Given information:
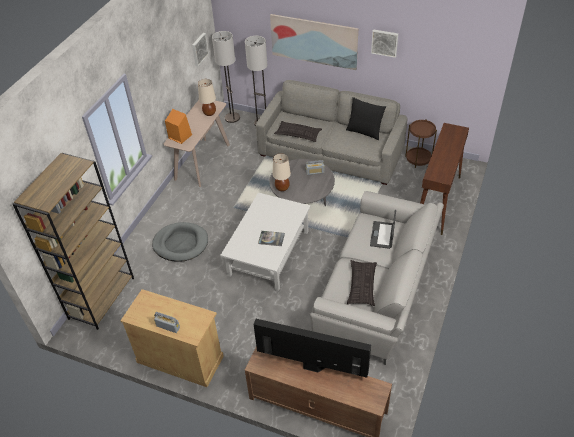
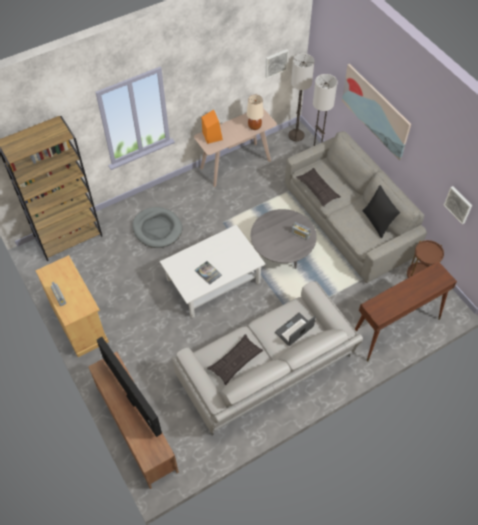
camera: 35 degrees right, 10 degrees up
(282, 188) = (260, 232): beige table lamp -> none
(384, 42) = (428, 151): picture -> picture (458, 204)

* * *

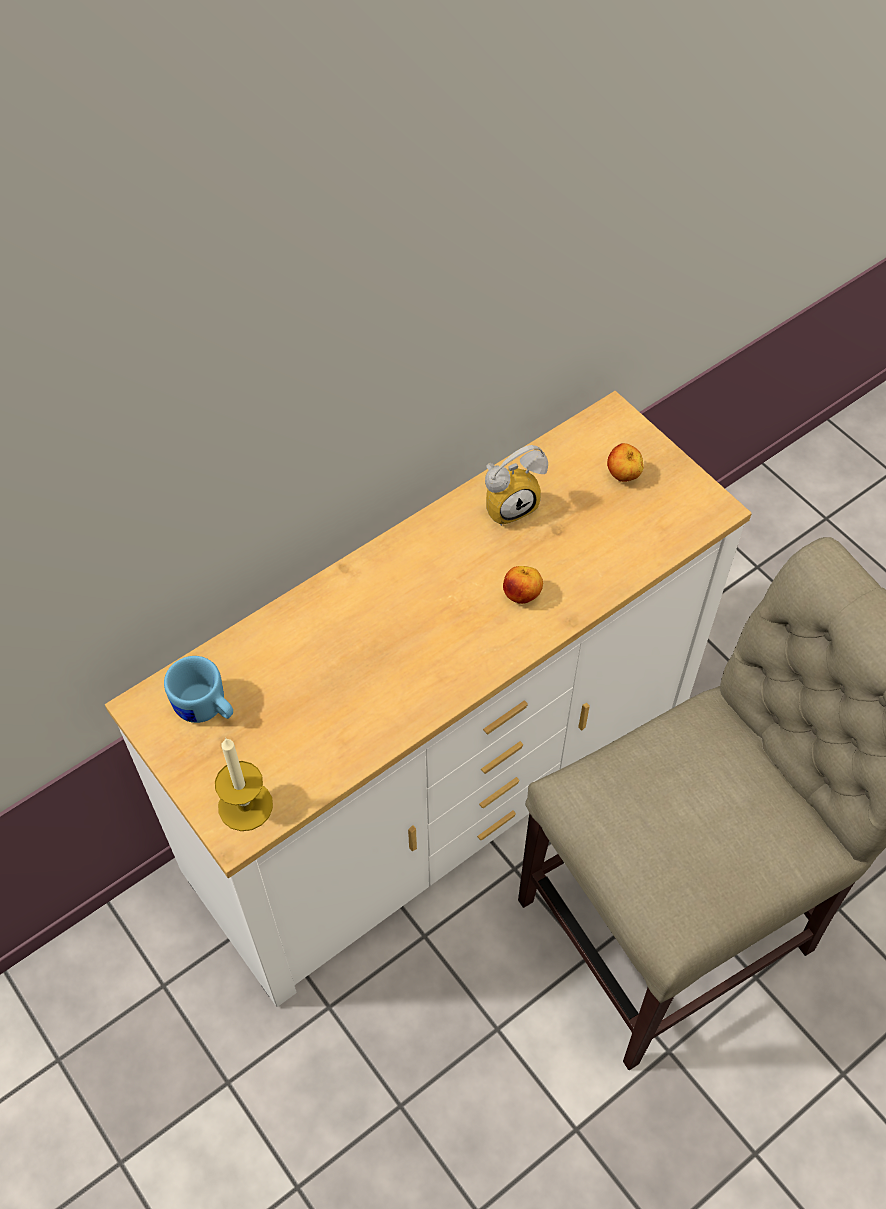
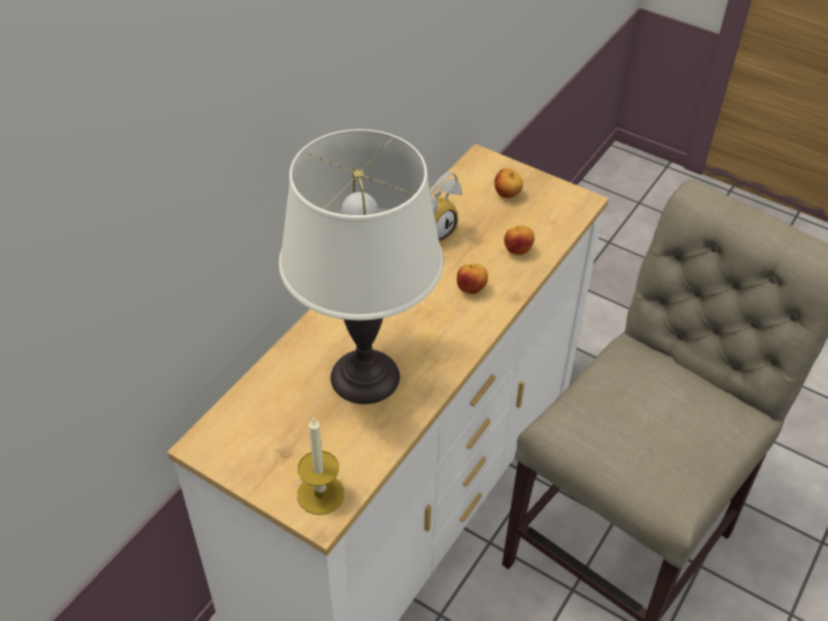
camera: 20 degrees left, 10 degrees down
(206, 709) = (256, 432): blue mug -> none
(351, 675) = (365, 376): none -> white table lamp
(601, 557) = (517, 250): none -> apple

Directions:
Would you please copy exactly the part of the entries above that begins at the line containing "(282, 188) = (260, 232): beige" and ends at the line containing "(384, 42) = (428, 151): picture", both lines included?

Finished task:
(282, 188) = (260, 232): beige table lamp -> none
(384, 42) = (428, 151): picture -> picture (458, 204)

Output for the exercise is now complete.